**Exercise instructions:**
Reproduce the records below verbatim, from their first line through the line that contains "16: (292, 27)", including that line.

**Material for this exercise:**

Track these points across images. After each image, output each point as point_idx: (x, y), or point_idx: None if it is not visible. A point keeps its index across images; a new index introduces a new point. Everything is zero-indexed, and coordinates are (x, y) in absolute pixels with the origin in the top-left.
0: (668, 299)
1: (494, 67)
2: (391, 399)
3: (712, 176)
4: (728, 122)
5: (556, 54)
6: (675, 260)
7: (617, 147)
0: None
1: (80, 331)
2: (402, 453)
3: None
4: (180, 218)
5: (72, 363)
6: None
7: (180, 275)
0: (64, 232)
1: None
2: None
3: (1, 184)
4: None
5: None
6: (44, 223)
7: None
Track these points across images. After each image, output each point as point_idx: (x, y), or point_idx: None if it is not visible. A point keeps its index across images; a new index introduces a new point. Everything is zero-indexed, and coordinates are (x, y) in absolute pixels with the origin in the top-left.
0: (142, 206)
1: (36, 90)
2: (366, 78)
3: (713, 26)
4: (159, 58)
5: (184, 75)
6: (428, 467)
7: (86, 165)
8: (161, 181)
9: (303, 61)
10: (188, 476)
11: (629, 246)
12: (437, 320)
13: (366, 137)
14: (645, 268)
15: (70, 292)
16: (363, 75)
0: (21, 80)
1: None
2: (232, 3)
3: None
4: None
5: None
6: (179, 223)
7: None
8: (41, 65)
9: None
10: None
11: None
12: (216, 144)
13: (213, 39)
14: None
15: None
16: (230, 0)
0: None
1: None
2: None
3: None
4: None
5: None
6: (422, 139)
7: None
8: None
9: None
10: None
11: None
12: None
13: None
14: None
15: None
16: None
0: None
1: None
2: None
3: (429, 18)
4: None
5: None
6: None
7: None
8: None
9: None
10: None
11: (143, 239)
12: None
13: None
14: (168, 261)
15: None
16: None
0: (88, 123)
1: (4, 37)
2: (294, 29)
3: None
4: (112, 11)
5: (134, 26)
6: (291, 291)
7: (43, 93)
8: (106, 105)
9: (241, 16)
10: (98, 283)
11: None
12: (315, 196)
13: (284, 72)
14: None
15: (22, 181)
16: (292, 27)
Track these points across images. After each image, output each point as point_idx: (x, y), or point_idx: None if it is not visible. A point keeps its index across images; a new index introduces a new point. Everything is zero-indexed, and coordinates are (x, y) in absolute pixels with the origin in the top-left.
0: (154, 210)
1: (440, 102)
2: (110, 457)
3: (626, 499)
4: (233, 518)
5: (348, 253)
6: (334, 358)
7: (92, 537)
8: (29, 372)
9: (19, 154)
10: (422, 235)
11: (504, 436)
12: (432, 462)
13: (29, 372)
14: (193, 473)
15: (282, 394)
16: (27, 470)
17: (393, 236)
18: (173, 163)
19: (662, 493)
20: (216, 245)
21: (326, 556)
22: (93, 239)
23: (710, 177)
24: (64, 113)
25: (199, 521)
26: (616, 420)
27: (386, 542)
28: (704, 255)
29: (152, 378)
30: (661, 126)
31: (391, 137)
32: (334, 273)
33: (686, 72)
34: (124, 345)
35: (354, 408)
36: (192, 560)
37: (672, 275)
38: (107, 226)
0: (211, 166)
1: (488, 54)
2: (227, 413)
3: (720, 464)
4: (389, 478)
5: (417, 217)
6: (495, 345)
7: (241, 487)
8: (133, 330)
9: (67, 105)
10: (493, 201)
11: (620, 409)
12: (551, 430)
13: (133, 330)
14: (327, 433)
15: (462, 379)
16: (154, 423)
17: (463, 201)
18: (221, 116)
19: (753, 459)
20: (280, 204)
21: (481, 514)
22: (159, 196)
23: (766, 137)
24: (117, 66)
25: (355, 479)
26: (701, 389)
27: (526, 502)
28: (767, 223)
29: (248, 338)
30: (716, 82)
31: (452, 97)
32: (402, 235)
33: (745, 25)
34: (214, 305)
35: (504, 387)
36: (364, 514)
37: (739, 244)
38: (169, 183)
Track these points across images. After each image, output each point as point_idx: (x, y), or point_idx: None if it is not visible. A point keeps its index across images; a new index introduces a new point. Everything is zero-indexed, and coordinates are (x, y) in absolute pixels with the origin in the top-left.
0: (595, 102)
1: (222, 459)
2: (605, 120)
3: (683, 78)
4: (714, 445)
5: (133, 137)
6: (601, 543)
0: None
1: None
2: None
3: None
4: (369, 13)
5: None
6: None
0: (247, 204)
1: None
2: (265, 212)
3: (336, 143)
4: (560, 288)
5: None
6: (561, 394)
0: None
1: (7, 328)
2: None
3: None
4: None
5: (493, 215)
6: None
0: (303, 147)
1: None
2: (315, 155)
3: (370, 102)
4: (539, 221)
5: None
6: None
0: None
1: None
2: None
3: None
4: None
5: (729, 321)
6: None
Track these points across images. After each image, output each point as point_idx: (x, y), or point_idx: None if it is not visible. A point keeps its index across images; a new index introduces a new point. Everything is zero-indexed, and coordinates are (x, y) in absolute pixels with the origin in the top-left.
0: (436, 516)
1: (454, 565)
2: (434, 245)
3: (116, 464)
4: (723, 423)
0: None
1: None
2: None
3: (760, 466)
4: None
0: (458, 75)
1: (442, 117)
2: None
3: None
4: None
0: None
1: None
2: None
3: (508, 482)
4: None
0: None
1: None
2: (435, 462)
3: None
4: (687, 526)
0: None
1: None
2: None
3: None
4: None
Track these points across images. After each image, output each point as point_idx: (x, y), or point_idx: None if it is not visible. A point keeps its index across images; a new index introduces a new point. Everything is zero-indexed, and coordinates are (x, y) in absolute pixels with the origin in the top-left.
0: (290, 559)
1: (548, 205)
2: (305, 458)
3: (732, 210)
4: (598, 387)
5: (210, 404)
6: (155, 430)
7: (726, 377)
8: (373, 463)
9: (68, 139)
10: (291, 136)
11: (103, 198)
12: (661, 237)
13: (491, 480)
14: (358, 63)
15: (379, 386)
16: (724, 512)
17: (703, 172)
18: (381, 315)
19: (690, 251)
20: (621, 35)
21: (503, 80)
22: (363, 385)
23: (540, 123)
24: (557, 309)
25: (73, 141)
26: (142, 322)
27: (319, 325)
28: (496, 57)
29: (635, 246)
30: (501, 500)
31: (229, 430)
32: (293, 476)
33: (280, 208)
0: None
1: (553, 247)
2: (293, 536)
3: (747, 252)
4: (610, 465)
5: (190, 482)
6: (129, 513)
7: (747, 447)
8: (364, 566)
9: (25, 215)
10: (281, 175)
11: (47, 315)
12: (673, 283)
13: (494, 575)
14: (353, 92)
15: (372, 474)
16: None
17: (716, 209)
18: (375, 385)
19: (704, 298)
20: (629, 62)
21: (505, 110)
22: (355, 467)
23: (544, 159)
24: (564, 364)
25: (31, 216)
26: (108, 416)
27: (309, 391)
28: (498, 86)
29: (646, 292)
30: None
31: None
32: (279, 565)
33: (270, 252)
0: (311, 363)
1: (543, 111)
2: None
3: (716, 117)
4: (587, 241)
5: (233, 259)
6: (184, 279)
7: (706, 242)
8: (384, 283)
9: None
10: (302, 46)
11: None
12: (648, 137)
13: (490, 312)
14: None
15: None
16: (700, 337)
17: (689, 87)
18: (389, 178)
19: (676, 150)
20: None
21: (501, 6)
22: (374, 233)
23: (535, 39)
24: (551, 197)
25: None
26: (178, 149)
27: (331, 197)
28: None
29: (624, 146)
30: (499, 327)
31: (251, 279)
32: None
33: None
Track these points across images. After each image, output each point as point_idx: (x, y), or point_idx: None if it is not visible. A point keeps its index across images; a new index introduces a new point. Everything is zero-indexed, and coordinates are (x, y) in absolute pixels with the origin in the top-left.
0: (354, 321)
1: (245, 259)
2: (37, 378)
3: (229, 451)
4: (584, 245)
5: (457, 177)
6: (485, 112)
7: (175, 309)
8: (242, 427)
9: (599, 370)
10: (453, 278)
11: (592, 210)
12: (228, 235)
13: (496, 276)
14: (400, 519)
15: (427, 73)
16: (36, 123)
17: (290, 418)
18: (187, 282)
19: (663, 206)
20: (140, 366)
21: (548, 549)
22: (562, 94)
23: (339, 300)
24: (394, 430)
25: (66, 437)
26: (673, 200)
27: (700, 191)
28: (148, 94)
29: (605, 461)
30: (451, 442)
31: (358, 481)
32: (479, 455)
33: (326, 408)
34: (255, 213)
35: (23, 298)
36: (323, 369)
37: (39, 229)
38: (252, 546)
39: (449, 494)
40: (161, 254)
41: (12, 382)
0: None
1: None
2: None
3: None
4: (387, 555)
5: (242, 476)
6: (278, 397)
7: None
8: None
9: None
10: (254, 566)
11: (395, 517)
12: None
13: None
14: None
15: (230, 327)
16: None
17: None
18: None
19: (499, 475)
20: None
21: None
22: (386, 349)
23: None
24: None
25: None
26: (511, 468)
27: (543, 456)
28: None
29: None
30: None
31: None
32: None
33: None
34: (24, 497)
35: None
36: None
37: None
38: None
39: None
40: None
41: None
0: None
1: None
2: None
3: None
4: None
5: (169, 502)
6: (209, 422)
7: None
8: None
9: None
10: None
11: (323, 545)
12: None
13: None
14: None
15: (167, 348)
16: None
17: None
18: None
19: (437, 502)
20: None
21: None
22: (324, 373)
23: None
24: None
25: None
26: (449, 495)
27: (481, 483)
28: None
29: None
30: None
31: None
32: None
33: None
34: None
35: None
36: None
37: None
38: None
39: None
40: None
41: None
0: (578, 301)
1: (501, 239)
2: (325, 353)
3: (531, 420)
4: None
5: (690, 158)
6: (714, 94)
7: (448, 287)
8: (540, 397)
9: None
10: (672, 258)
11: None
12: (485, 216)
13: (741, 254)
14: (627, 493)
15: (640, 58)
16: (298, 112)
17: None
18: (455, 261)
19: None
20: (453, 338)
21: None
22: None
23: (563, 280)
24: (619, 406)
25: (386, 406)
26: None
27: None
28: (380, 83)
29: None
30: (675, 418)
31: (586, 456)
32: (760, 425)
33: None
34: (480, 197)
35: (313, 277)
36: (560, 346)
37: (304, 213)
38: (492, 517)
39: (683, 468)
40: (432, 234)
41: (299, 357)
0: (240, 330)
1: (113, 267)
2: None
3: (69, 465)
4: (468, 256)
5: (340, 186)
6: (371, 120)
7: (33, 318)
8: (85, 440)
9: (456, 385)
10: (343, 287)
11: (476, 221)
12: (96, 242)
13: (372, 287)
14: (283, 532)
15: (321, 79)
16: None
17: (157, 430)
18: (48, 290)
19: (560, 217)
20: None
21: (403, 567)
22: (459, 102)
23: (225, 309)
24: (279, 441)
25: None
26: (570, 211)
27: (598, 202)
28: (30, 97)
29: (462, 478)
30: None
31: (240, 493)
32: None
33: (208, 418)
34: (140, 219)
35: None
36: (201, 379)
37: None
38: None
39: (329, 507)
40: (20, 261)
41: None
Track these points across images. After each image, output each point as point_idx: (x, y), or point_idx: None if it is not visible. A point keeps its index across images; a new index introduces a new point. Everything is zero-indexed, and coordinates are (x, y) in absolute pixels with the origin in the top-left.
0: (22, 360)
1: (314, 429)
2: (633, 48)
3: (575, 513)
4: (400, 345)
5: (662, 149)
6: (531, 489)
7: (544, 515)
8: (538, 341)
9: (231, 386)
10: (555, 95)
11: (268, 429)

**Worked solution:**
Track these points across images. After each image, output each point as point_idx: (x, y), or point_idx: None if it is not visible. A point keeps its index across images; a new index introduces a new point. Everything is zero-indexed, and coordinates are (x, y) in absolute pixels with the origin in the top-left.
0: (668, 299)
1: (494, 67)
2: (391, 399)
3: (712, 176)
4: (728, 122)
5: (556, 54)
6: (675, 260)
7: (617, 147)
0: None
1: (80, 331)
2: (402, 453)
3: None
4: (180, 218)
5: (72, 363)
6: None
7: (180, 275)
0: (64, 232)
1: None
2: None
3: (1, 184)
4: None
5: None
6: (44, 223)
7: None
Track these points across images. After each image, output each point as point_idx: (x, y), or point_idx: None if it is not visible. A point keeps its index across images; a new index introduces a new point. Everything is zero-indexed, and coordinates are (x, y) in absolute pixels with the origin in the top-left.
0: (142, 206)
1: (36, 90)
2: (366, 78)
3: (713, 26)
4: (159, 58)
5: (184, 75)
6: (428, 467)
7: (86, 165)
8: (161, 181)
9: (303, 61)
10: (188, 476)
11: (629, 246)
12: (437, 320)
13: (366, 137)
14: (645, 268)
15: (70, 292)
16: (363, 75)
0: (21, 80)
1: None
2: (232, 3)
3: None
4: None
5: None
6: (179, 223)
7: None
8: (41, 65)
9: None
10: None
11: None
12: (216, 144)
13: (213, 39)
14: None
15: None
16: (230, 0)
0: None
1: None
2: None
3: None
4: None
5: None
6: (422, 139)
7: None
8: None
9: None
10: None
11: None
12: None
13: None
14: None
15: None
16: None
0: None
1: None
2: None
3: (429, 18)
4: None
5: None
6: None
7: None
8: None
9: None
10: None
11: (143, 239)
12: None
13: None
14: (168, 261)
15: None
16: None
0: (88, 123)
1: (4, 37)
2: (294, 29)
3: None
4: (112, 11)
5: (134, 26)
6: (291, 291)
7: (43, 93)
8: (106, 105)
9: (241, 16)
10: (98, 283)
11: None
12: (315, 196)
13: (284, 72)
14: None
15: (22, 181)
16: (292, 27)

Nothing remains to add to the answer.